We can configure the behaviour without having to change the source code (e.g. to make the state more localised).

I don't believe that.

I don't see how changing the behaviour that much could be done without affecting source code. I realize that languages let you alter how a program behaves via XML files. But in that case, I would argue that the XML is part of the source code, even if it is never compiled.

Global variables vs globally shared state

So the question should be not "are globals are bad?" but rather "what is the best way to expose globals?"

There is a difference between globally shared state and global variables as a means of exposing that state. With a global variable, all code uses the same name to reference the shared state. This clearly introduces a dependency between all code that references the global — if you decide later that you want more than one counter, then you have to rewrite your source code. If instead you pass that shared state as a parameter to each component that uses it, then they each have their own local name for referring to that state.

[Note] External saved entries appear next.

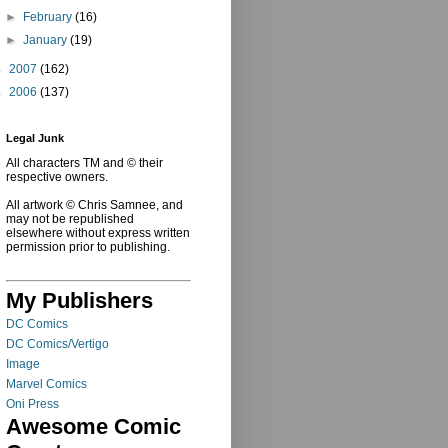
►
February
(16)
►
January
(19)
►
2007
(162)
►
2006
(137)
Legal Junk
All characters TM and © their
respective owners.
All artwork © Chris Samnee, and
may not be republished
elsewhere without express written
permission prior to publishing.
My Publishers
DC Comics
DC Comics/Vertigo
Image
Marvel Comics
Oni Press
Awesome Comic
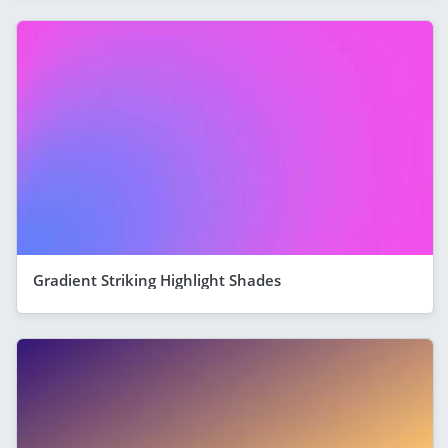
Gradient Striking Highlight Shades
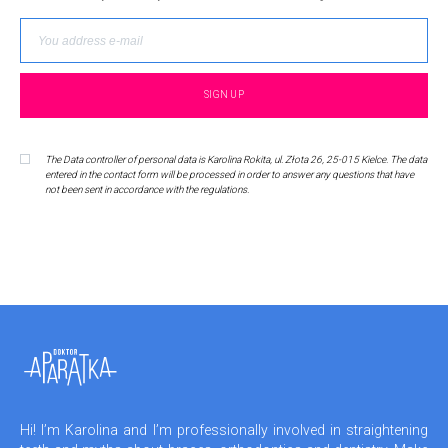
The Data controller of personal data is Karolina Rokita, ul. Złota 26, 25-015 Kielce. The data
entered in the contact form will be processed in order to answer any questions that have
not been sent in accordance with the regulations.
Hi! I’m Karolina and I’m professionally involved in straightening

That means that you can, in principle, replace the reference for one component without impacting any of the other components.

Me: We can configure the behaviour without having to change the source code (e.g. to make the state more localised).
You: I don't believe that. I don't see how changing the behaviour that much could be done without affecting source code. I realize that languages let you alter how a program behaves via XML files. But in that case, I would argue that the XML is part of the source code, even if it is never compiled.

This has nothing to do with XML, it's about plain and simple parameterisation; something every programmer does every day! For instance, creating section-local rather than global counters would involving changing (in your application initialisation) something like this:

// Global version
Counter c = new Counter();
for (int i = 0; i < NUM_SECTIONS; ++i) {
    sections[i] = new Section(c, ...);
}

into something like this:

// Per-section counters
for (int i = 0; i < NUM_SECTIONS; ++i) {
    Counter c = new Counter();
    sections[i] = new Section(c, ...);
}

Yes, you've changed the code, but you've only had to change the bit of the code you wanted to change: you didn't have to change any code in the Section class, as all its references to external state were explicit parameters rather than hard-coded global variable (or Singleton) names.